The prevailing political opinion holds that the day after the election, Moshe Kahlon and Yair Lapid will run into the arms of a Benjamin Netanyahu government – and certainly if one of them is in a position to tip the scales between the two political blocs.
I was of the same opinion, until I took a walk through my neighborhood. It's a run-of-the-mill Tel Aviv neighborhood – neither north nor south, a neighborhood in which the residents and workers represent voters from all the parties; and it's pretty good at predicting the election results: A walk around the neighborhood ahead of the previous election provided a more accurate forecast than offered by the public opinion polls.
The most notable phenomenon in my neighborhood this time is the disappearance of the Likud. The earth has swallowed it up. I'm not talking about Likudniks; they continue to comprise a significant portion of the workers and residents in the neighborhood. I'm talking about Likud voters. Our neighborhood this time around isn't voting Likud – or, to be more precise, isn't voting for Netanyahu.
The anger towards Netanyahu is sometimes openly expressed, but usually remains suppressed – but it plays a decisive role when it comes to casting a ballot. The Likudniks in my neighborhood won't be voting Likud this time because of Netanyahu. As far as they are concerned, Netanyahu is a burden on the party and not an electoral asset.
They're wavering between Lapid, Kahlon and maybe even Isaac Herzog. And why not Naftali Bennett and Avigdor Lieberman? The answer I heard: Bennett and Lieberman were a part of Netanyahu's outgoing government and have announced already that they will join his next one too. So why vote for them? We may as well just vote for Netanyahu himself.
I got the impression that the rejection of the Bennett option was stronger than the negation of Lieberman, who following the dissolution of the partnership between Yisrael Beiteinu and the Likud isn't perceived to be in Netanyahu's pocket. Both these politicians appear to have erred in announcing their absolute support for the next Netanyahu government, if he is indeed charged with the task of forming one.
Lieberman still has a chance to resurrect his standing (in my neighborhood) if he stresses his independence and expresses sincere willingness to also join a government headed by Herzog or serve in the opposition. He could still surprise.
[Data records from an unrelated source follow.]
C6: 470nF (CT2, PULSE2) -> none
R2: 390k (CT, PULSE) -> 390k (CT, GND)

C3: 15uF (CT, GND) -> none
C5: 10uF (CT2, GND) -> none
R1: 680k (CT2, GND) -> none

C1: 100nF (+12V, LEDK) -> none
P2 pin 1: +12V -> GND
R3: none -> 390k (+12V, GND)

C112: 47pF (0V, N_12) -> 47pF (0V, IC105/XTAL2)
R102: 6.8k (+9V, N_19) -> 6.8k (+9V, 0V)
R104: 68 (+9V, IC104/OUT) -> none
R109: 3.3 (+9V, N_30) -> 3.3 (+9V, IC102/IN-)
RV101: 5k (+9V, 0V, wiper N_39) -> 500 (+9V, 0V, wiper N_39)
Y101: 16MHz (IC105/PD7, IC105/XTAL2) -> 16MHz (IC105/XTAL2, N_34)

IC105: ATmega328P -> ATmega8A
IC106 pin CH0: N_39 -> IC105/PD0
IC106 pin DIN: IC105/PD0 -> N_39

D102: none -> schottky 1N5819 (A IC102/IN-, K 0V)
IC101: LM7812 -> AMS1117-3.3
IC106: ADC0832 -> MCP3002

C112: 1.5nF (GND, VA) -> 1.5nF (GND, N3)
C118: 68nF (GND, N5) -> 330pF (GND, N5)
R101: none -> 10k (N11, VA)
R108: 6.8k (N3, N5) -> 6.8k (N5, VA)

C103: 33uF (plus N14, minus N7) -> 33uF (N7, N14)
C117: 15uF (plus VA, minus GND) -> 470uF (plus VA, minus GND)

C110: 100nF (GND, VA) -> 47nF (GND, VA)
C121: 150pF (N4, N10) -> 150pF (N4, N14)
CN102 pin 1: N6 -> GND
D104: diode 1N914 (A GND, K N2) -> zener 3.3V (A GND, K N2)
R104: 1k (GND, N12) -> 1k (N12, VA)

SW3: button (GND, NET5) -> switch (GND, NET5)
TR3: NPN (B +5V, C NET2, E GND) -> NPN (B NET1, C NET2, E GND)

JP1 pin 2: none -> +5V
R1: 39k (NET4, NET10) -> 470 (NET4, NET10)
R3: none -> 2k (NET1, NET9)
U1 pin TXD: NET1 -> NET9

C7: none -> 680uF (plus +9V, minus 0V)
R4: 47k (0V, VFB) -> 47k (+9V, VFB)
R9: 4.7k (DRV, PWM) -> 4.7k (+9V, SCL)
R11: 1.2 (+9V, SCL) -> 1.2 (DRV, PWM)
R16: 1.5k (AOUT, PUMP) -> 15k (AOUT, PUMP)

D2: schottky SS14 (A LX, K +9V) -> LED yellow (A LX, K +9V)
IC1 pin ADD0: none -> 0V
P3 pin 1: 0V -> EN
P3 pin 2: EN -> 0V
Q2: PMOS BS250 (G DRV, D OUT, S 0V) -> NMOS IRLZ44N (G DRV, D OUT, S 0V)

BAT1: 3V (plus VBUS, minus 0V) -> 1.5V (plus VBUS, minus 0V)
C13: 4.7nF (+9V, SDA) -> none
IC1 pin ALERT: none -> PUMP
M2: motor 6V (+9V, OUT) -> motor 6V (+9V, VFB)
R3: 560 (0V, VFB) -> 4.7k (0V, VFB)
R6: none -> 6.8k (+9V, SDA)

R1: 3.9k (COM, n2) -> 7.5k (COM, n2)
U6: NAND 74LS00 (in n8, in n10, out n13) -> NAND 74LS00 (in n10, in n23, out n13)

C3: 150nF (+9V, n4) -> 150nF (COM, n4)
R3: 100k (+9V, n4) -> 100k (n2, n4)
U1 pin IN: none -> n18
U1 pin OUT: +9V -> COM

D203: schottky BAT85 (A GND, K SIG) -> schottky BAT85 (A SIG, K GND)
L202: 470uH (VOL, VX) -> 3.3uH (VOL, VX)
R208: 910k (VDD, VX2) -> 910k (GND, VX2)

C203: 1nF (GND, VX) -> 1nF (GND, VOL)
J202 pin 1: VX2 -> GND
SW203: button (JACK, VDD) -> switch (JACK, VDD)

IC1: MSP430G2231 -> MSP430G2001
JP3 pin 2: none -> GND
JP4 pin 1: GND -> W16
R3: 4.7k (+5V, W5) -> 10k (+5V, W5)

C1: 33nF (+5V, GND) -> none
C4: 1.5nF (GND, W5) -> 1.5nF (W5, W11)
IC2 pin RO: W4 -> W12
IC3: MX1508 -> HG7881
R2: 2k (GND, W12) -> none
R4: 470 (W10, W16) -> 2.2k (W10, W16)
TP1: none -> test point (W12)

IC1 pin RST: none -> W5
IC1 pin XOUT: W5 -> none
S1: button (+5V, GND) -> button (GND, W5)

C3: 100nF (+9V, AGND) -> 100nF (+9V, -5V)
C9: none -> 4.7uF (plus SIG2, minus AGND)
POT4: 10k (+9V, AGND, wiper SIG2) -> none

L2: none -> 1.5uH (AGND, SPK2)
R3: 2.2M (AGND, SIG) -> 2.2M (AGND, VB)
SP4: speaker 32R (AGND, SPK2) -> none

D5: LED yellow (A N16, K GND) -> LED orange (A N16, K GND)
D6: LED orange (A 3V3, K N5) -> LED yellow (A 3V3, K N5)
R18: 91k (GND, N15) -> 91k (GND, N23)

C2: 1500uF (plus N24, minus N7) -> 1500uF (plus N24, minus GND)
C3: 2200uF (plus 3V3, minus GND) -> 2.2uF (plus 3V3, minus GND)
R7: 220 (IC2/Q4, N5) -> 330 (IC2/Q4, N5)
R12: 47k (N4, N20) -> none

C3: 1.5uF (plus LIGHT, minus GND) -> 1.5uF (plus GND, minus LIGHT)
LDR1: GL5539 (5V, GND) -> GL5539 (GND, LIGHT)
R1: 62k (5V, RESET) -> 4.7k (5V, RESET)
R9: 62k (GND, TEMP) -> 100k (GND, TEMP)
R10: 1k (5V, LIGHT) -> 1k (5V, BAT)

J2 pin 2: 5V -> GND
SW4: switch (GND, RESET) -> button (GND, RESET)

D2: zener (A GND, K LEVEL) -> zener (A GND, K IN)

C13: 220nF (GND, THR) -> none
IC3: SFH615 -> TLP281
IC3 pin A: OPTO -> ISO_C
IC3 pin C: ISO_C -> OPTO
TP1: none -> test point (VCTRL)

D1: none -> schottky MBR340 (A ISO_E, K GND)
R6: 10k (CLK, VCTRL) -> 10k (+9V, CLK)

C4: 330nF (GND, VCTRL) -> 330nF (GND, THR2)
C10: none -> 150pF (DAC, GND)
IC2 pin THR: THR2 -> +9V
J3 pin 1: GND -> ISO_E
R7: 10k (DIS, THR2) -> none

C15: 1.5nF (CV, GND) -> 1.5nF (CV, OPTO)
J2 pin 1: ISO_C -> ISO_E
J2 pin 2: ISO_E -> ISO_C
Lapid continues to be weighed down by his tenure as Netanyahu's finance minister, but – in my neighborhood – the fact that he was dismissed from the post by the same Netanyahu is certainly working in his favor. It appears that Lapid really did try to make changes, say my acquaintances from the neighborhood, and that's why he was fired. They didn't let him see things through; they didn't let him work.
When Lapid sounds more and more like a determined oppositionist, support for Yesh Atid grows. And the same goes for Kahlon. People in my neighborhood are willing to give him a chance and vote for him, provided that he doesn't make the same mistake as Lapid did and choose to join the Netanyahu government. Kahlon's potential voters are individuals who are disappointed with Netanyahu – and they really, really don't want to see Kahlon as a minister under Netanyahu. If they wanted Netanyahu, they'd vote for him.
Kahlon and Lapid are aware of the sentiments of their constituents. They are both young and ambitious men. Both see themselves as prime minister at some point in the future. And both understand therefore that in order to be an alternative to Netanyahu's party, they have to stay out of the Netanyahu government. Neither is in any rush. They are willing to serve in the opposition, at least during the term in office of the next narrow Netanyahu government, for which they predict a short life span.
They won't serve as the bridge on which Netanyahu will tread en route to another premiership after the election. He shouldn't pin his political hopes and future on them. If either Kahlon or Lapid gets the chance to play the role of scale tipper after the election, they will thumb their noses at Netanyahu and won't lend a hand to his newest coronation.
And what about a Likud-Zionist Union coalition government? For the residents and workers in my neighborhood, the option of a Netanyahu-Herzog government is seen as unlikely and undesirable. Deceit and electoral theft – that's the message from my neighborhood to those who are weighing such a government. And my neighborhood is as Israeli as you can find.